# Yuasa Rotary Table.



## woodtickgreg (Dec 26, 2016)

I cannot believe my good fortune on this one. Very good condition, table is great! Just a little dirty from sitting in a shop and will clean right up.
A  high quality japanese made Yuasa 12" rotary table. Paid $250 for it.

Look at that table, some idiot didn't drill a hole in it or run a cutter across it.


Tag says it all.


It's not rusty at all, just dirty, wiped my finger on the handwheel and the chrome below just sparkled.

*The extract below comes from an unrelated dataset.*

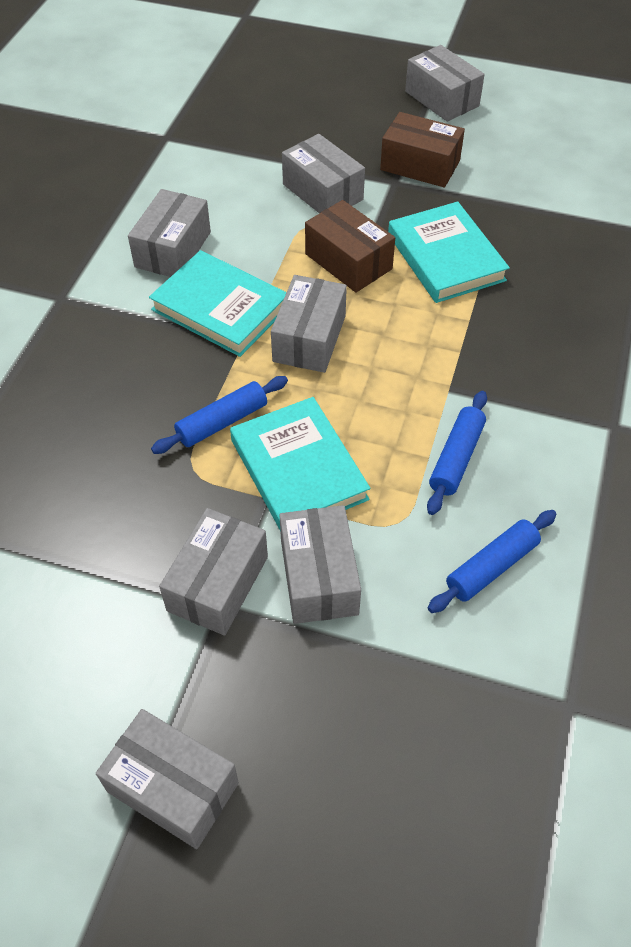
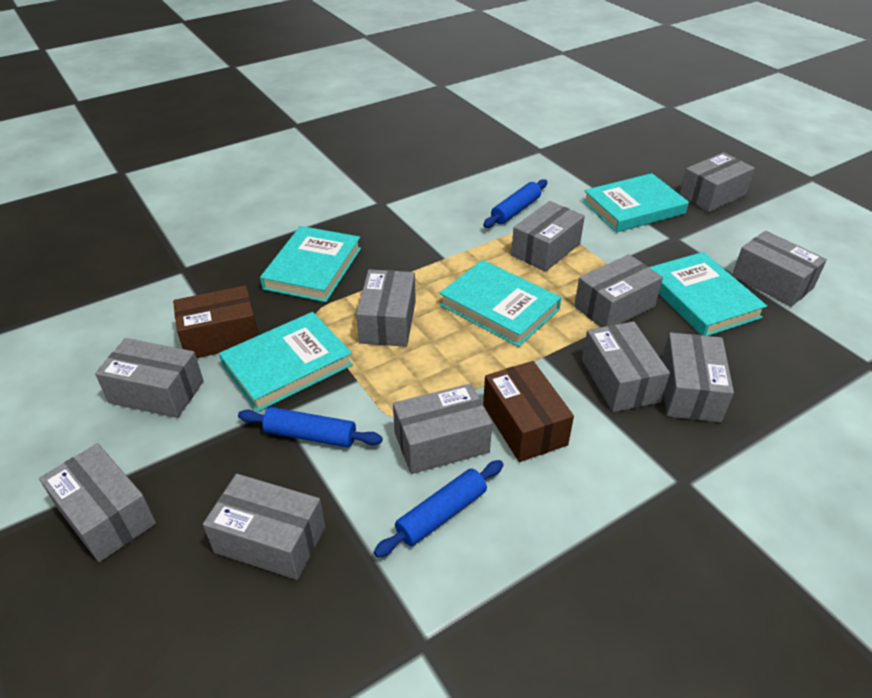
grey box: [96,709,239,849] [128,189,211,277] [159,508,268,636] [271,275,347,373] [280,505,361,624] [282,134,365,213] [405,45,485,122] = 7 -> [39,443,156,562] [95,338,204,418] [203,474,325,580] [356,269,416,347] [393,383,492,474] [511,201,585,272] [574,254,663,327] [582,321,670,412] [661,332,734,422] [680,152,755,212] [732,231,827,307] = 11
turquoise book: [149,250,287,357] [230,397,370,530] [388,202,510,303] = 3 -> [219,312,353,412] [260,226,361,302] [439,260,561,347] [583,173,689,233] [649,252,767,336] = 5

Even the base isn't beat up.


Man I'm super happy with this find, it will be a nice compliment to my mill.


----------



## Firestopper (Dec 26, 2016)

What a great score! Beautiful condition, what's it weigh?


----------



## Uglydog (Dec 26, 2016)

A 12".
Huge.
This will require some planning to move!
Nice Score.


Daryl
MN


----------



## woodtickgreg (Dec 26, 2016)

firestopper said:


> What a great score! Beautiful condition, what's it weigh?





Uglydog said:


> A 12".
> Huge.
> This will require some planning to move!
> Nice Score.
> ...



Funny thing is I forgot my dolly when I went to pick it up because I was so excited about getting it. I asked the seller if he had one, but he said one of his kids had borrowed it, just my luck. So I told the seller get the door, I picked it up and carried it out and set it on the tailgate of my truck. You should a seen the look on the guys face when I did that because I'm 56 years old and grey haired. I said I'm old, not feeble, lol. Most people underestimate me anyway. After I caught my breath I slid it in the rest of the way.
Maybe I'm not supposed to know how heavy it really is? 
Check my thread in Burke mills, I'll be showing how I move my millright by myself. No I'm not a strong man or body builder, lol, but I did put some thought into it. You guys might find it interesting.


----------